Many lenders offer personal loans with no application or origination fees, and you won’t be penalized if you pay off your loan early. But these aren’t the only fees to consider – examine the fee schedule to determine how much a lender charges for late or returned payments.
However, don’t let fees disqualify a particular lender. In some cases, the loan may be worth less even if you have to pay some fees.
What are the hours of operation for the lenders you are considering? Are they available by phone, email or chat? Can you visit a physical location to get help? These are just a few questions to consider as you evaluate lenders to gauge whether they are readily available.
Types of loans offered
Do you have a specific purpose for the loan, or will you use the funds to get back on track financially? Lenders usually do not restrict the way the funds can be used. However, personal loans are either secured (or require collateral for approval) or unsecured. They also come with a fixed rate that stays constant or a variable interest rate that changes over time, and many are marketed for a specific purpose.
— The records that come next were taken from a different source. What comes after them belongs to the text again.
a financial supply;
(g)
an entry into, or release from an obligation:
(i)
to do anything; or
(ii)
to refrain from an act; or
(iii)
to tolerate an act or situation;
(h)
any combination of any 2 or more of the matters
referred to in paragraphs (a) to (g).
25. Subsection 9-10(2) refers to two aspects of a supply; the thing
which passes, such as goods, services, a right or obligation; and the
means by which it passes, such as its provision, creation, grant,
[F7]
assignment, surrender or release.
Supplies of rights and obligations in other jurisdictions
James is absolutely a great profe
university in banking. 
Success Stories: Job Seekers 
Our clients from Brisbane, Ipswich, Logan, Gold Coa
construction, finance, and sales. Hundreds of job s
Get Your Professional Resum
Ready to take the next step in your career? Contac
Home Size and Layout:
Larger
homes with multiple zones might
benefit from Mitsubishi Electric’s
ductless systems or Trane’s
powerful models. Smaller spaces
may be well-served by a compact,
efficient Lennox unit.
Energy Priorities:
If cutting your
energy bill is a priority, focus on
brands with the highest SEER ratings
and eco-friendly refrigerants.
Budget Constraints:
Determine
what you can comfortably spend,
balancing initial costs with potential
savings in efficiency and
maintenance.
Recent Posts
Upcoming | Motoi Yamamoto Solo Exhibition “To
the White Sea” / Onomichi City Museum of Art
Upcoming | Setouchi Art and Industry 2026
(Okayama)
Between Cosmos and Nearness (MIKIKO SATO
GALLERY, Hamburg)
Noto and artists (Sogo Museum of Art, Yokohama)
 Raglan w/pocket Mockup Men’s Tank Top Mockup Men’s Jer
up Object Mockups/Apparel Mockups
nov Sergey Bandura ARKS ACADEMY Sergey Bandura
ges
Common categories include:
- Bad credit loans are offered by lenders to consumers with past credit challenges
- Debt consolidation loans allow you to pay off multiple debts with a new loan, typically at a lower interest rate, and simplify the repayment process by making a single monthly payment.
- Emergency loans are designed for unexpected expenses and last-minute financial emergencies
- A home renovation loan is used to make expensive upgrades to your home without tapping into the equity you’ve built up
How to choose the best lender for you
Ultimately, the best lender for you depends on the lender’s reputation and the loan terms they offer. Although your credit score and overall financial history will determine whether you qualify for a loan, you’ll want to get quotes from several lenders and evaluate interest rates and fees. It is also important that the lender has a track record of providing exceptional customer support to its past and present customers.
Before you apply for a loan, run the numbers to make sure you’re making an informed decision. A high loan origination fee does not mean that the lender is not worth considering, especially if interest rates are low and vice versa. A personal loan from a lender that is not reputable or provides poor customer service may be more expensive.